Franchement, il est bien gentil, M. Jourdain avec sa prose, mais il n’est quand même pas le seul. Tenez, pour ne prendre qu’un exemple, quand j’étais gamin, je lisais des fumetti et je le savais même pas ! Je me régalais avec les histoires de Zorry Kid et ses saucissons qui se baladaient dans le décor sans me rendre compte que c’était une bédé italienne, signée du grand Jacovetti. Les phylactères, semblables à des nuages de fumée, ont fait surnommer ces bandes dessinées du nom de fumetti. Et la bonne nouvelle pour nous, c’est que plusieurs d’entre elles ont inspiré des cinéastes. Pas les plus grands certes, à l’exception de Mario Bava.
Citons ainsi Duccio Tessari qui, avec Tex et le seigneur des abîmes, adapte le Tex Willer d’Aurelio Galleppini. Le déjà cité Mario Bava réalise Danger Diabolik d’après le personnage créé par les sœurs Giussani. Kriminal, la créature de Max Bunker (alias Luciano Secchi) dessinée par Magnus (Roberto Raviola) hante les filmos d’Umberto Lenzi et de Fernando Cerchio. Ce sont les mêmes Magnus et Bunker qui donnent à Satanik ses lettres de noblesse. Et, c’est là où je voulais en venir, Satanik est adapté à l’écran en 1968 par Piero Vivarelli. Une production qui lance chez Artus Films une nouvelle collection DVD, baptisée Fumetti.

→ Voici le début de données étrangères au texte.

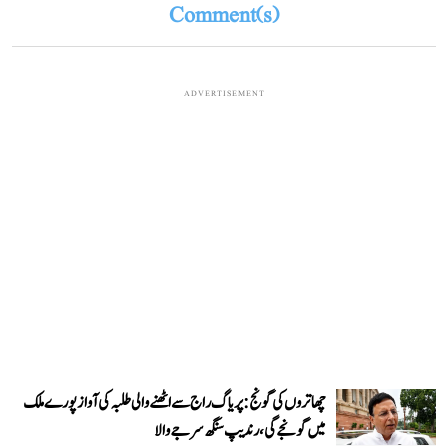
Comment(s)
ADVERTISEMENT
چھاتروں کی گونج: پریاگ راج سے اٹھنے والی طلبہ کی آواز پورے ملک
میں گونجے گی، رندیپ سنگھ سرجے والا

S’il n’y a pas de fumée sans feu, l’histoire du 7e art prouve bien qu’il peut en revanche exister des fumetti sans beaucoup de feu. Car entre nous, le scénario de Satanik n’est pas des plus originaux. Qu’est-ce qui fait alors qu’on ait tellement envie de voir ces fumetti sur grand écran ? Sans aucun doute les détails.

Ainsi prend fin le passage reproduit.